Evelyn had heard the car pull up. That sound, and what it signified, brought the same sweeping, sickening fear that she’d found so debilitating when she first woke up.
Jasper was back. She was out of time—too soon. After all she’d done to escape—after getting that gag out of her mouth and freeing her hands—she was still trying to untie one foot, and she wasn’t having much success. She’d torn up her wrists; they were bleeding all over. Her hands were swollen, too—so swollen she could hardly make her fingers work.
A car door slammed.
Oh God! “Come on, come on,” she murmured, but the panic rising inside her made her feel like she was about to faint. And knowing Jasper would appear within seconds had stolen the hope that’d kept her going despite the difficulty and pain involved.
This is it. It’s got to happen now. Now, now, now! Focusing all her mental power on untying that last knot, she blocked out the sounds she was hearing and everything else. Pull, damn it! Pull if you want to live! Make your fingers work!
It was almost a surprise when the knot gave and she was able to drag her leg free. She could get off the bed—but where would she go? Jasper wasn’t far. She could hear the rocks his feet dislodged rolling down some sort of incline as he drew closer. If she tried to run, he’d see her.

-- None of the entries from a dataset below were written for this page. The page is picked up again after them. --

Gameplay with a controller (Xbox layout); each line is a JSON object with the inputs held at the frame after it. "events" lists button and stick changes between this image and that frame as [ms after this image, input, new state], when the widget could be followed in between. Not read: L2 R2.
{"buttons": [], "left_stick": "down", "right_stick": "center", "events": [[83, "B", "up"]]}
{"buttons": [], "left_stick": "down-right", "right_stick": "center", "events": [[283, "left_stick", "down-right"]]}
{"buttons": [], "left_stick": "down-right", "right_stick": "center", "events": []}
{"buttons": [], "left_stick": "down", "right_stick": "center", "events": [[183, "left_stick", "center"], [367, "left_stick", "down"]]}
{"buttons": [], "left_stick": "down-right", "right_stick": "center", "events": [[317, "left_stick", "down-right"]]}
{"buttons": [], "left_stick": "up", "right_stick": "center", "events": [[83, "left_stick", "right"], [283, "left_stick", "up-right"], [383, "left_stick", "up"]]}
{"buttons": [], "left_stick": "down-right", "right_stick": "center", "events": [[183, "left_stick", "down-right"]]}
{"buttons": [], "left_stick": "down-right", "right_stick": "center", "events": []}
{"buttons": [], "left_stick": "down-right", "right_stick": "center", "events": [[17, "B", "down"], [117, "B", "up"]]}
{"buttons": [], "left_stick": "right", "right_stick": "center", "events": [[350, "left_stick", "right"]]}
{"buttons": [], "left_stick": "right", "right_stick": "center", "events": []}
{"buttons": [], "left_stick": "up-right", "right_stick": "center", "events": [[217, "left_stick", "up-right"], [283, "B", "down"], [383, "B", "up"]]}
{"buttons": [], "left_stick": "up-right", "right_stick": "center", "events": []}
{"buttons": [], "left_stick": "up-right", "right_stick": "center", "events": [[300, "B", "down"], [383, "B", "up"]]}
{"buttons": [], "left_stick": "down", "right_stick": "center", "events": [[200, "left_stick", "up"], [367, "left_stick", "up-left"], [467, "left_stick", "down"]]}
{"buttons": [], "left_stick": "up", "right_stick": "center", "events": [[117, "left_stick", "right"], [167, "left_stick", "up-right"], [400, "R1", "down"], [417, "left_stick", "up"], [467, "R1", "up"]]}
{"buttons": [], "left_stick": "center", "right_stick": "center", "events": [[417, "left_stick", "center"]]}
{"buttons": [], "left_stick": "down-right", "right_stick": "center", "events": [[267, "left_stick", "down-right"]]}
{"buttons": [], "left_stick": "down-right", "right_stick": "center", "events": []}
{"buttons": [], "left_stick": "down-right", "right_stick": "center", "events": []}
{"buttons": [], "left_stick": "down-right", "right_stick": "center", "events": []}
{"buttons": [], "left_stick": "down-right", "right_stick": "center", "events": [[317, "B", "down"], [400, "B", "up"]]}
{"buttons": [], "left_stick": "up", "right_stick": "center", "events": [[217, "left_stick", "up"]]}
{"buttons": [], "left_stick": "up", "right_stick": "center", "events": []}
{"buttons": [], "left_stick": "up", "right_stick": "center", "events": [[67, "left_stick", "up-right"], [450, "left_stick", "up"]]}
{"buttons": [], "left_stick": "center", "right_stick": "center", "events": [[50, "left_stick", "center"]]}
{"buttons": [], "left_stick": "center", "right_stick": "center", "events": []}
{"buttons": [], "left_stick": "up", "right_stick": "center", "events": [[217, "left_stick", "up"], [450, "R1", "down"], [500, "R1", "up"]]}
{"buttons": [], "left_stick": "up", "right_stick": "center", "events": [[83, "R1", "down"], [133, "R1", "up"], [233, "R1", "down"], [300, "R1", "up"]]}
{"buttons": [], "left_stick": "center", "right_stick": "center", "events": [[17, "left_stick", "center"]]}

She’d have to incapacitate him instead. Frantically searching for some sort of weapon, she got up—and immediately collapsed. She couldn’t feel her feet, couldn’t walk.
The sounds of his approach grew louder. But there were no weapons, nothing she’d be able to use to fend him off—just the whips, and she had no confidence in her ability to use one of those. He’d only laugh as he took it away. Then he’d turn it on her...
There was nowhere to hide, either—except maybe under the bed, which would be so obvious it wouldn’t be worth her time trying to slide under there.
She was free, and yet she was still trapped. After the valiant effort she’d put into getting away, and all the pain she’d suffered pulling and straining at those ropes, she wasn’t even going to have the chance to escape.
That seemed grossly unfair...
Should she stand behind the door and try to knock him off balance when he came in? Maybe then she’d be able to get around him and run—except that her legs felt like rubber. She wouldn’t make it far, and the chase would only make him angrier, more violent. She knew from past experience how explosively he reacted to any defiance.
Then her gaze landed on the mini-fridge. It was so small, too small for most human beings. But if she could unlatch the door, as if she’d left, and shove whatever he kept in the fridge under the blankets so she could squeeze inside, he might assume she’d already escaped and panic, flee for fear she was getting the cops.
It was her only chance, she decided.
The only problem was...even if he fell for such a trick, she knew she’d be just as likely to suffocate inside that fridge as survive.
***
Jasper’s stomach plummeted the second he saw that the rope he used to tie the door shut was dangling loose. Who’d opened it since he left last night? Had someone stumbled across this place and found Evelyn?
“No!” With his heart beating out a rapid tattoo, he threw the door open and stared at the bed. Sure enough, Evelyn was gone. But it didn’t look like she’d been found; the fresh blood smeared all over the mattress made it look like she’d escaped.
“Son of a bitch!” he cried and upended the bed, threw the chair against the wall and tossed the table to the other side of the room. This was Hillary’s fault, damn it! If she wasn’t such a demanding bitch, always so concerned with her bratty children, he could’ve come earlier—and then maybe this wouldn’t have happened.
How long had it been since Evelyn freed herself?
He had no idea. She could’ve woken up as soon as he left.
But it couldn’t have been easy. The fresh blood attested to that. It also attested to how determined she was, that she insisted on fighting him.
Damn her! Where was she?
He ran outside and covered his eyes to block out the glare of the sun as he scanned the area. He didn’t see anything. But even if she was close, she could be hiding in some trees or be snuggled down behind a berm. He called out for her, but it wasn’t as if she’d answer him. Even if he spent all day searching, he might not find her.
And what if she’d made it to the road already? Been picked up?
Surely, if the police weren’t on their way, they’d be coming soon.
“Shit!” In a final, last-ditch effort to see if he could recover her, he checked the ground for drops of blood, hoping that might give him some indication of where she’d gone and how far she’d gotten. But he couldn’t see any blood—or footprints. With all the vegetation, that’d be unlikely, anyway.